--- START ---

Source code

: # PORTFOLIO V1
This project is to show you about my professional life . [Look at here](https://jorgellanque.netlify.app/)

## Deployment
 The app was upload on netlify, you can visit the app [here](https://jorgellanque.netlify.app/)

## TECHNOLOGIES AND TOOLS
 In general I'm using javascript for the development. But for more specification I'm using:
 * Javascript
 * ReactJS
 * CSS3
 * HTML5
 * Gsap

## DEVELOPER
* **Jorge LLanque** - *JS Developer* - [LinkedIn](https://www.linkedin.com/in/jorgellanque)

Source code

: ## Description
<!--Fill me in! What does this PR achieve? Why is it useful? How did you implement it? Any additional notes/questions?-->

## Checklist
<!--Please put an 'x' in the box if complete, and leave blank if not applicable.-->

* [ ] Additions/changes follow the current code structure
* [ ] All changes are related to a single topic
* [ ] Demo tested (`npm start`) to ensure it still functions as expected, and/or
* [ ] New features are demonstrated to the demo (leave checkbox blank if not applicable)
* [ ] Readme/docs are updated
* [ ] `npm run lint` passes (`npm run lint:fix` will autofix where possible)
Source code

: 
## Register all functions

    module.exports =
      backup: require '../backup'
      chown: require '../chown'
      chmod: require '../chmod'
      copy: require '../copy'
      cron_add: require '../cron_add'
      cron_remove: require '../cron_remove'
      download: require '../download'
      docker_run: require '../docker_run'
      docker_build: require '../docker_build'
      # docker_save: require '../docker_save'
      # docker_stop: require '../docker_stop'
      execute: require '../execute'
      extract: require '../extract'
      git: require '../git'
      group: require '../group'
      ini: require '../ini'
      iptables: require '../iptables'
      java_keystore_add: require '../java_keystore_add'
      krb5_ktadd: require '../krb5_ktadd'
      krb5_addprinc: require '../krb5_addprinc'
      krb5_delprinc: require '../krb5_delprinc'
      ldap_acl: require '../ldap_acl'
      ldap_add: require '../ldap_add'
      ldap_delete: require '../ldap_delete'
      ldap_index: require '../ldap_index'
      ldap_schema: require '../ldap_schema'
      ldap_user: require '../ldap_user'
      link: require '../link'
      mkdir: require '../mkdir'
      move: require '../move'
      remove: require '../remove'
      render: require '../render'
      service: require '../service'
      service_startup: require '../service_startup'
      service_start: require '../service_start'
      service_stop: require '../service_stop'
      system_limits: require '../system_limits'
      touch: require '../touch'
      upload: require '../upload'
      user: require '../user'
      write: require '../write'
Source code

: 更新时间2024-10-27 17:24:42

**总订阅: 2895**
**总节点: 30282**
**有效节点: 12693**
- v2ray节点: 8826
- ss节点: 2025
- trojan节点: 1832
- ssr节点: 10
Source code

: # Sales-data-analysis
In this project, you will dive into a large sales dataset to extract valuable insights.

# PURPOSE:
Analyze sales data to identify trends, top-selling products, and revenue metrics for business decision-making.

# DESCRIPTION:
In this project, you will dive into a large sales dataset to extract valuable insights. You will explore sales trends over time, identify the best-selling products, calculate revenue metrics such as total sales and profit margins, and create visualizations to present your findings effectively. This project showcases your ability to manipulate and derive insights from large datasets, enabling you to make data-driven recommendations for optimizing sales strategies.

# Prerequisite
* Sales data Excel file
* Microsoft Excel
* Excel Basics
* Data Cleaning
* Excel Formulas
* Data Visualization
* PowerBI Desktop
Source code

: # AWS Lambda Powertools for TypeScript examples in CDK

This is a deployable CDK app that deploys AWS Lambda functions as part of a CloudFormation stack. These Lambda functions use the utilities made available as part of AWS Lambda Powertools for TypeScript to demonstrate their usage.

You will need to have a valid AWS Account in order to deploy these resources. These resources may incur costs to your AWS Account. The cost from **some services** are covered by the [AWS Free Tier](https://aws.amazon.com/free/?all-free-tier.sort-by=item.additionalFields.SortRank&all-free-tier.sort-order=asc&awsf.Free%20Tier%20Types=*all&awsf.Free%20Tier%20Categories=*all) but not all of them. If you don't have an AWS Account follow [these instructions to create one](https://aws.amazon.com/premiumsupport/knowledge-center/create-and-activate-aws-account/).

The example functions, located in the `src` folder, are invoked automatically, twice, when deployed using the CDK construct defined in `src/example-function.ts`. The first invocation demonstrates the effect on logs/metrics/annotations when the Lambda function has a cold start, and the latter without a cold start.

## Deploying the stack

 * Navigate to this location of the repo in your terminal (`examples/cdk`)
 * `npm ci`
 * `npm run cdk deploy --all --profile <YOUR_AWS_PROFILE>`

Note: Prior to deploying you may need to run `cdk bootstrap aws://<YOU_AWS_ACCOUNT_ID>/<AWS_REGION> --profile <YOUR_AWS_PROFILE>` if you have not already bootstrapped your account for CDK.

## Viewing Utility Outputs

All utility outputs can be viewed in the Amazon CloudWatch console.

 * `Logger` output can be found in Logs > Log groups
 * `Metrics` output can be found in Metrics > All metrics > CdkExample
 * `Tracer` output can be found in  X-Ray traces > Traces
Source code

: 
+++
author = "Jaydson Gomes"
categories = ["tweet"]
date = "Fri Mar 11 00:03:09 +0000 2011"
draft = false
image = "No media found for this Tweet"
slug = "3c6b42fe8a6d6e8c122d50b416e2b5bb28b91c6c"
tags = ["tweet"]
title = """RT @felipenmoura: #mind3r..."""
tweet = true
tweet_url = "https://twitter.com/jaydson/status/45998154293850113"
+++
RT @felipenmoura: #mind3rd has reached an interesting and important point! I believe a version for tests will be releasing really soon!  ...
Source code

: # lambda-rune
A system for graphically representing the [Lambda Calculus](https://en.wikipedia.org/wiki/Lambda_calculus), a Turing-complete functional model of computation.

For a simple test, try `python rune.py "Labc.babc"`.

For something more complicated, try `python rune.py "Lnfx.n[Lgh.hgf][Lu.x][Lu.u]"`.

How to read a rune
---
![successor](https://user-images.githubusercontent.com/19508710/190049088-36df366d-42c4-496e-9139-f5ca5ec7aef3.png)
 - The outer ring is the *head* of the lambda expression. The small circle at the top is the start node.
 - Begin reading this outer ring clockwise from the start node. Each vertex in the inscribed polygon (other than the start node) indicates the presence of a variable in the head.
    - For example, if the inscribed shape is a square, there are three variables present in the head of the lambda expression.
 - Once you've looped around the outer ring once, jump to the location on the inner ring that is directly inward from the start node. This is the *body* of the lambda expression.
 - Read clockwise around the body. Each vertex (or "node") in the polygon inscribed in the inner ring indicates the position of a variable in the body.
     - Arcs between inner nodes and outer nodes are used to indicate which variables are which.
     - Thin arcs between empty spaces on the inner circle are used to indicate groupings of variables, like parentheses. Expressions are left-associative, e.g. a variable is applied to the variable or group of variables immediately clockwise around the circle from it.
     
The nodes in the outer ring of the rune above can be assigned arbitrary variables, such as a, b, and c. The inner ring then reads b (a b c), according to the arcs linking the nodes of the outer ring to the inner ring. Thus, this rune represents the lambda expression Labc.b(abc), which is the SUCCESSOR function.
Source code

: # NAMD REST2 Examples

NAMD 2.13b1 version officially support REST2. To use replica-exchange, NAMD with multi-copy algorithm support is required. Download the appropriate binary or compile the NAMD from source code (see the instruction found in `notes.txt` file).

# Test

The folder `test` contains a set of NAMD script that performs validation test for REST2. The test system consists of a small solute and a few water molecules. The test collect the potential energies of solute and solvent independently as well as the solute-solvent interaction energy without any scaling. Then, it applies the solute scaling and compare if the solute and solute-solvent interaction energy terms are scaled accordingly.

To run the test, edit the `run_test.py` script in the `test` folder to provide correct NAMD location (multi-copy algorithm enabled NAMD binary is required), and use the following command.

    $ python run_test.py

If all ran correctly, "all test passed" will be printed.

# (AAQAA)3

--- END ---

▶ [How to complete this task] Reprint the whole listing above exactly.

▶ [Answer space]
Source code

: # PORTFOLIO V1
This project is to show you about my professional life . [Look at here](https://jorgellanque.netlify.app/)

## Deployment
 The app was upload on netlify, you can visit the app [here](https://jorgellanque.netlify.app/)

## TECHNOLOGIES AND TOOLS
 In general I'm using javascript for the development. But for more specification I'm using:
 * Javascript
 * ReactJS
 * CSS3
 * HTML5
 * Gsap

## DEVELOPER
* **Jorge LLanque** - *JS Developer* - [LinkedIn](https://www.linkedin.com/in/jorgellanque)

Source code

: ## Description
<!--Fill me in! What does this PR achieve? Why is it useful? How did you implement it? Any additional notes/questions?-->

## Checklist
<!--Please put an 'x' in the box if complete, and leave blank if not applicable.-->

* [ ] Additions/changes follow the current code structure
* [ ] All changes are related to a single topic
* [ ] Demo tested (`npm start`) to ensure it still functions as expected, and/or
* [ ] New features are demonstrated to the demo (leave checkbox blank if not applicable)
* [ ] Readme/docs are updated
* [ ] `npm run lint` passes (`npm run lint:fix` will autofix where possible)
Source code

: 
## Register all functions

    module.exports =
      backup: require '../backup'
      chown: require '../chown'
      chmod: require '../chmod'
      copy: require '../copy'
      cron_add: require '../cron_add'
      cron_remove: require '../cron_remove'
      download: require '../download'
      docker_run: require '../docker_run'
      docker_build: require '../docker_build'
      # docker_save: require '../docker_save'
      # docker_stop: require '../docker_stop'
      execute: require '../execute'
      extract: require '../extract'
      git: require '../git'
      group: require '../group'
      ini: require '../ini'
      iptables: require '../iptables'
      java_keystore_add: require '../java_keystore_add'
      krb5_ktadd: require '../krb5_ktadd'
      krb5_addprinc: require '../krb5_addprinc'
      krb5_delprinc: require '../krb5_delprinc'
      ldap_acl: require '../ldap_acl'
      ldap_add: require '../ldap_add'
      ldap_delete: require '../ldap_delete'
      ldap_index: require '../ldap_index'
      ldap_schema: require '../ldap_schema'
      ldap_user: require '../ldap_user'
      link: require '../link'
      mkdir: require '../mkdir'
      move: require '../move'
      remove: require '../remove'
      render: require '../render'
      service: require '../service'
      service_startup: require '../service_startup'
      service_start: require '../service_start'
      service_stop: require '../service_stop'
      system_limits: require '../system_limits'
      touch: require '../touch'
      upload: require '../upload'
      user: require '../user'
      write: require '../write'
Source code

: 更新时间2024-10-27 17:24:42

**总订阅: 2895**
**总节点: 30282**
**有效节点: 12693**
- v2ray节点: 8826
- ss节点: 2025
- trojan节点: 1832
- ssr节点: 10
Source code

: # Sales-data-analysis
In this project, you will dive into a large sales dataset to extract valuable insights.

# PURPOSE:
Analyze sales data to identify trends, top-selling products, and revenue metrics for business decision-making.

# DESCRIPTION:
In this project, you will dive into a large sales dataset to extract valuable insights. You will explore sales trends over time, identify the best-selling products, calculate revenue metrics such as total sales and profit margins, and create visualizations to present your findings effectively. This project showcases your ability to manipulate and derive insights from large datasets, enabling you to make data-driven recommendations for optimizing sales strategies.

# Prerequisite
* Sales data Excel file
* Microsoft Excel
* Excel Basics
* Data Cleaning
* Excel Formulas
* Data Visualization
* PowerBI Desktop
Source code

: # AWS Lambda Powertools for TypeScript examples in CDK

This is a deployable CDK app that deploys AWS Lambda functions as part of a CloudFormation stack. These Lambda functions use the utilities made available as part of AWS Lambda Powertools for TypeScript to demonstrate their usage.

You will need to have a valid AWS Account in order to deploy these resources. These resources may incur costs to your AWS Account. The cost from **some services** are covered by the [AWS Free Tier](https://aws.amazon.com/free/?all-free-tier.sort-by=item.additionalFields.SortRank&all-free-tier.sort-order=asc&awsf.Free%20Tier%20Types=*all&awsf.Free%20Tier%20Categories=*all) but not all of them. If you don't have an AWS Account follow [these instructions to create one](https://aws.amazon.com/premiumsupport/knowledge-center/create-and-activate-aws-account/).

The example functions, located in the `src` folder, are invoked automatically, twice, when deployed using the CDK construct defined in `src/example-function.ts`. The first invocation demonstrates the effect on logs/metrics/annotations when the Lambda function has a cold start, and the latter without a cold start.

## Deploying the stack

 * Navigate to this location of the repo in your terminal (`examples/cdk`)
 * `npm ci`
 * `npm run cdk deploy --all --profile <YOUR_AWS_PROFILE>`

Note: Prior to deploying you may need to run `cdk bootstrap aws://<YOU_AWS_ACCOUNT_ID>/<AWS_REGION> --profile <YOUR_AWS_PROFILE>` if you have not already bootstrapped your account for CDK.

## Viewing Utility Outputs

All utility outputs can be viewed in the Amazon CloudWatch console.

 * `Logger` output can be found in Logs > Log groups
 * `Metrics` output can be found in Metrics > All metrics > CdkExample
 * `Tracer` output can be found in  X-Ray traces > Traces
Source code

: 
+++
author = "Jaydson Gomes"
categories = ["tweet"]
date = "Fri Mar 11 00:03:09 +0000 2011"
draft = false
image = "No media found for this Tweet"
slug = "3c6b42fe8a6d6e8c122d50b416e2b5bb28b91c6c"
tags = ["tweet"]
title = """RT @felipenmoura: #mind3r..."""
tweet = true
tweet_url = "https://twitter.com/jaydson/status/45998154293850113"
+++
RT @felipenmoura: #mind3rd has reached an interesting and important point! I believe a version for tests will be releasing really soon!  ...
Source code

: # lambda-rune
A system for graphically representing the [Lambda Calculus](https://en.wikipedia.org/wiki/Lambda_calculus), a Turing-complete functional model of computation.

For a simple test, try `python rune.py "Labc.babc"`.

For something more complicated, try `python rune.py "Lnfx.n[Lgh.hgf][Lu.x][Lu.u]"`.

How to read a rune
---
![successor](https://user-images.githubusercontent.com/19508710/190049088-36df366d-42c4-496e-9139-f5ca5ec7aef3.png)
 - The outer ring is the *head* of the lambda expression. The small circle at the top is the start node.
 - Begin reading this outer ring clockwise from the start node. Each vertex in the inscribed polygon (other than the start node) indicates the presence of a variable in the head.
    - For example, if the inscribed shape is a square, there are three variables present in the head of the lambda expression.
 - Once you've looped around the outer ring once, jump to the location on the inner ring that is directly inward from the start node. This is the *body* of the lambda expression.
 - Read clockwise around the body. Each vertex (or "node") in the polygon inscribed in the inner ring indicates the position of a variable in the body.
     - Arcs between inner nodes and outer nodes are used to indicate which variables are which.
     - Thin arcs between empty spaces on the inner circle are used to indicate groupings of variables, like parentheses. Expressions are left-associative, e.g. a variable is applied to the variable or group of variables immediately clockwise around the circle from it.
     
The nodes in the outer ring of the rune above can be assigned arbitrary variables, such as a, b, and c. The inner ring then reads b (a b c), according to the arcs linking the nodes of the outer ring to the inner ring. Thus, this rune represents the lambda expression Labc.b(abc), which is the SUCCESSOR function.
Source code

: # NAMD REST2 Examples

NAMD 2.13b1 version officially support REST2. To use replica-exchange, NAMD with multi-copy algorithm support is required. Download the appropriate binary or compile the NAMD from source code (see the instruction found in `notes.txt` file).

# Test

The folder `test` contains a set of NAMD script that performs validation test for REST2. The test system consists of a small solute and a few water molecules. The test collect the potential energies of solute and solvent independently as well as the solute-solvent interaction energy without any scaling. Then, it applies the solute scaling and compare if the solute and solute-solvent interaction energy terms are scaled accordingly.

To run the test, edit the `run_test.py` script in the `test` folder to provide correct NAMD location (multi-copy algorithm enabled NAMD binary is required), and use the following command.

    $ python run_test.py

If all ran correctly, "all test passed" will be printed.

# (AAQAA)3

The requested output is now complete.